C’est à ce moment-là que la crise sanitaire mondiale frappe l’économie cubaine de plein fouet. Le PIB se rétracte de 11 % en un an. C’est la pire crise depuis la fin de l’Union soviétique. « Pour Cuba, la crise Covid provoque une baisse des ressources financières obtenues par l’exportation et par le tourisme. Ces moindres ressources financières font que Cuba importe moins », constate encore Jérôme Leleu. « Et moins d’importations c’est moins d’intrants, moins de combustible pour faire fonctionner l’économie et l’énergie. Et donc cela a un impact sur la production nationale, la production agricole et la production alimentaire. Et ceci va en partie expliquer les pénuries qu’il peut y avoir ».

Depuis plus d’un an, les Cubains passent de nouveau leur vie dans d’ interminables files d’attente devant les magasins aux rayons vides. À la pénurie s’ajoute l’augmentation brutale des prix suite à la réforme monétaire entamée en début de cette année. Se nourrir devient la principale préoccupation du quotidien.

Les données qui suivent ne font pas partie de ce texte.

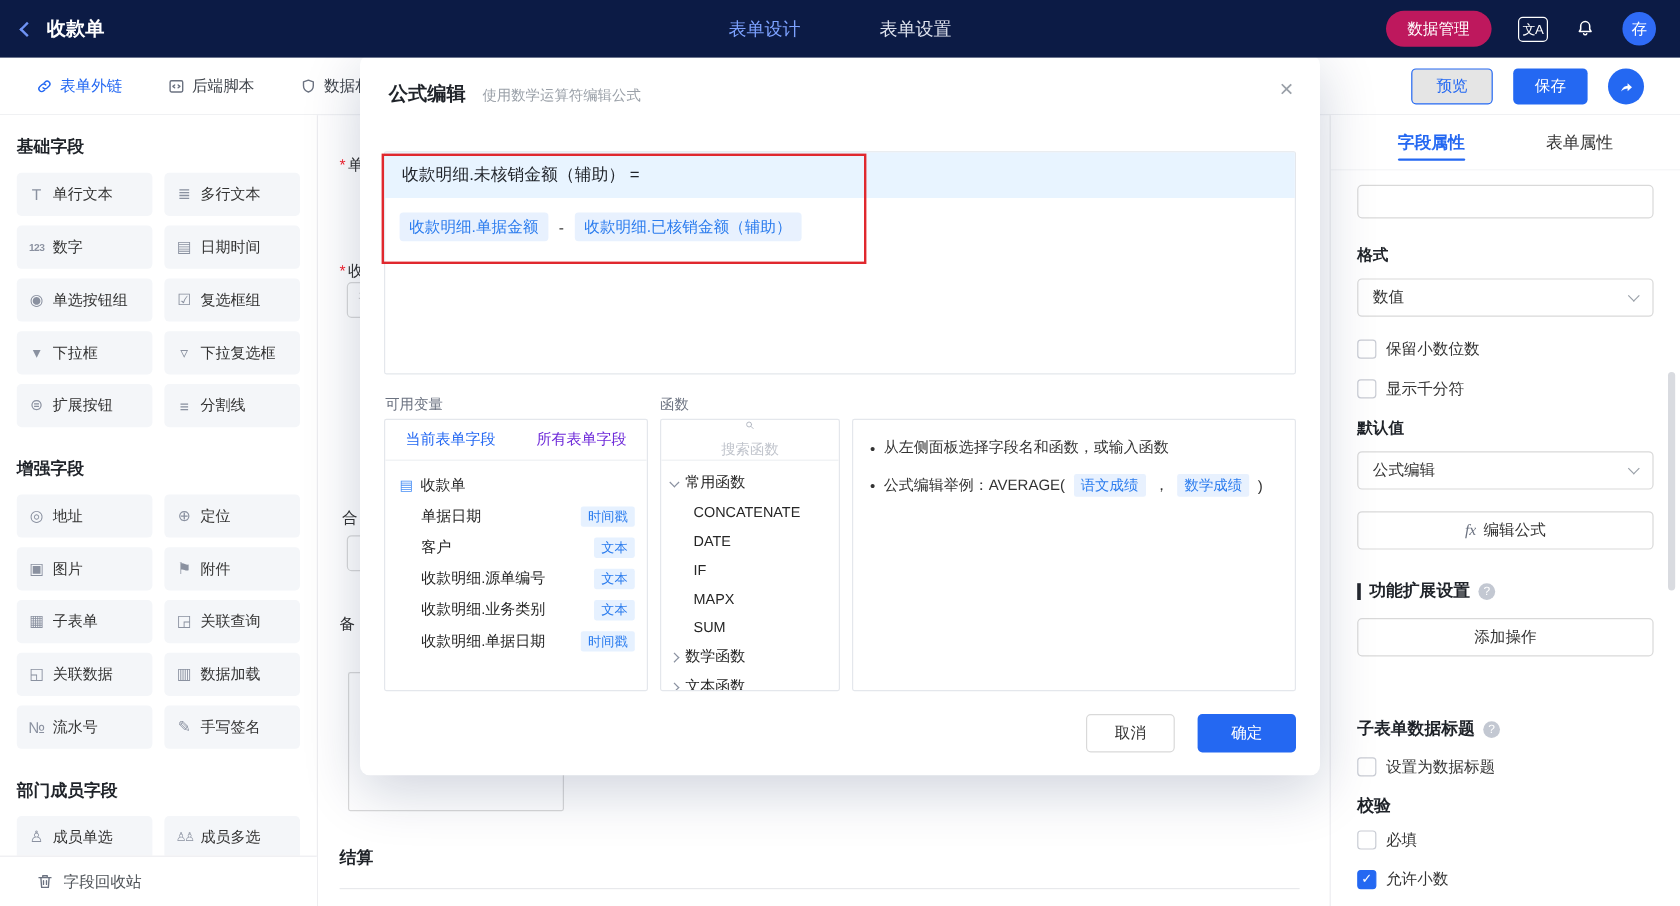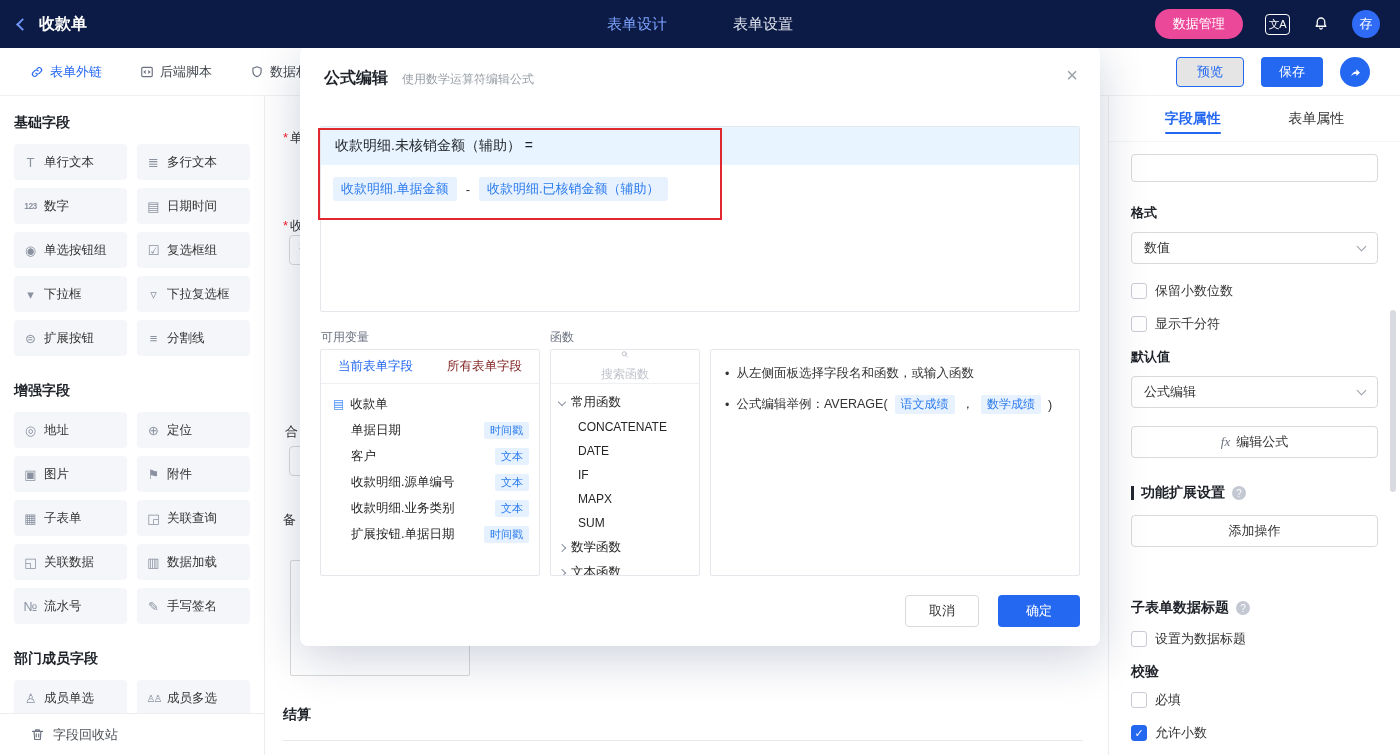"数据管理" .btn-teal { background: #ec4899 -> #be185d }
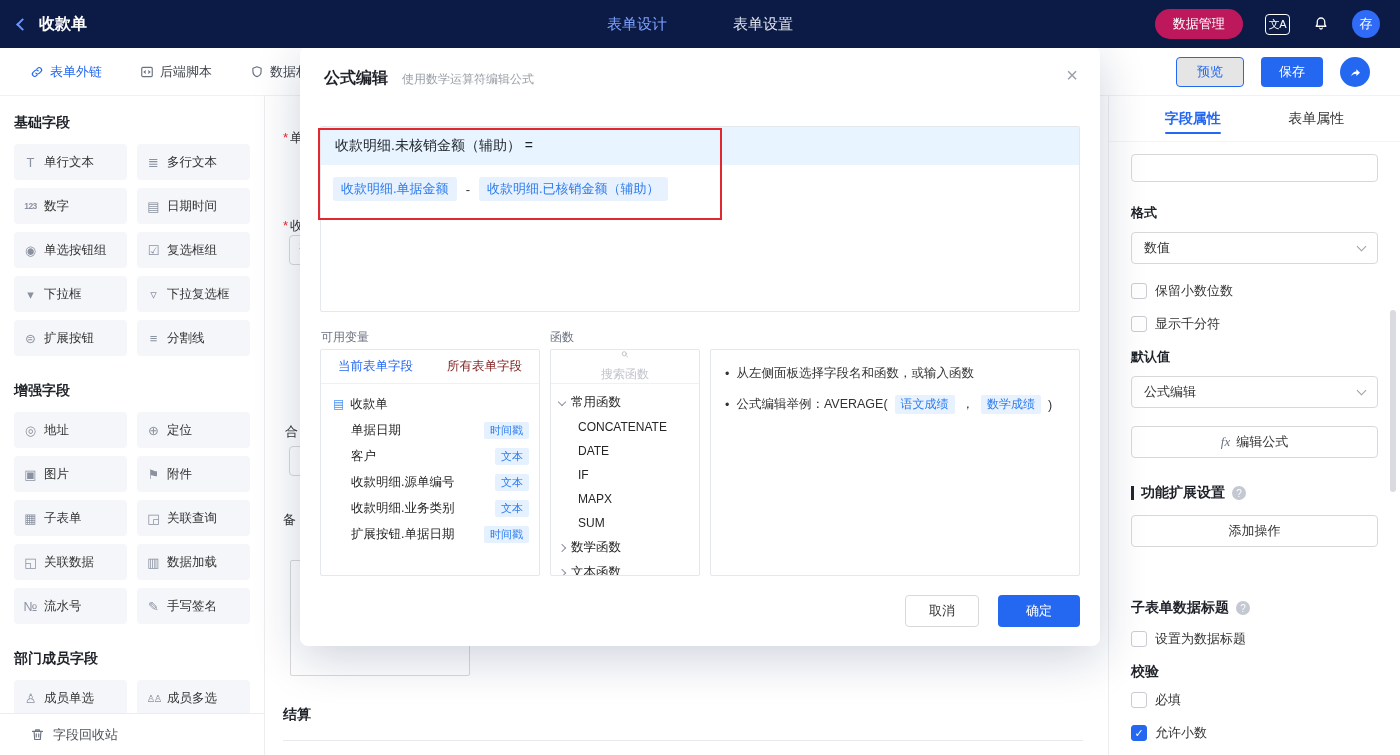"所有表单字段" .v-tab.inactive { color: #7f1d1d -> #6d28d9 }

Joe Biden ou l’espoir déçu des Cubains

Les Cubains attendent beaucoup de Joe Biden. Depuis son arrivée à la Maison Blanche, la population tout comme le régime castriste espèrent que le président démocrate relâchera au moins une partie des 280 sanctions imposées par son prédécesseur Donald Trump.

Mais trois mois sont déjà passés sans que la nouvelle administration à Washington ne fasse le moindre geste. Pour Stéphane Witkowski il est désormais improbable que Joe Biden « change la donne vis-à-vis de Cuba avant les élections de mi-mandat l’an prochain. Le président ne prendra pas le risque de se couper de ses appuis stratégiques au Congrès pour l’affaire cubaine qui n’est pas non plus un enjeu politique ou économique majeur pour la Maison Blanche ».

Les réseaux sociaux : un espace propice à la liberté d’expression

En attendant, le contexte social est de plus en plus tendu à Cuba. Et le régime fait face à une croissante contestation de la part d’artistes, avec l’émergence du Mouvement San Isidro, mais aussi de la part de la jeunesse. L’arrivée en 2018 d’internet sur les téléphones portables a déclenché un bouleversement. Les jeunes notamment sont très actifs sur les réseaux sociaux, un espace propice à la liberté d’expression.

« Les Cubains qui participent à ces forums sont en train d’acquérir une culture politique qu’ils n’avaient pas auparavant », constate Vincent Bloch, chercheur associé au Centre d’études sociologiques et politiques, Raymond-Aron. « C’est l’apprentissage de ce que c’est de discuter de la validité de nouveaux critères de justice, d’évaluation. Chose qui ne peut pas se faire dans le cadre des réunions imposées par le parti communiste et encore moins dans le cadre du 8ème congrès qui, pour la vaste majorité des Cubains, n’est qu’un espace de dialogue absolument inopérant où tout le monde finira par voter des décisions prises par un groupe très réduit d’individus dont Raul Castro ».

Pourtant Vincent Bloch en est persuadé : ce n’est pas le seul accès à internet et aux réseaux sociaux ou encore le retrait du dernier Castro de l’appareil de l’État qui provoqueront un changement idéologique et politique sur l’île. « Le régime castriste dispose de ressources de pouvoir qui sont ancrées dans la durée. Et même si les nouveaux dirigeants politiques devaient compter dans leurs rangs des membres plus réformateurs, leur marge de manœuvre serait mince, car le vrai pouvoir à Cuba est ailleurs. »

Un système verrouillé par les militaires

« Le système est verrouillé », insiste le sociologue. « La longue transition entre l’année 2006, le moment où Fidel Castro s’est mis en retrait de la vie politique et son décès en 2016, a permis de renforcer la structure des élites. Il y a des secteurs importants en nombre qui n’ont aucun intérêt à ce que les choses changent parce qu’ils ont accès à la partie productive et rentable de l’économie cubaine. Ces gens-là appartiennent ou sont associés au secteur militaire. L’armée est aussi à la tête du système de sécurité et de répression de l’île. Et donc ils ont entre leurs mains un pouvoir qui reste énorme ».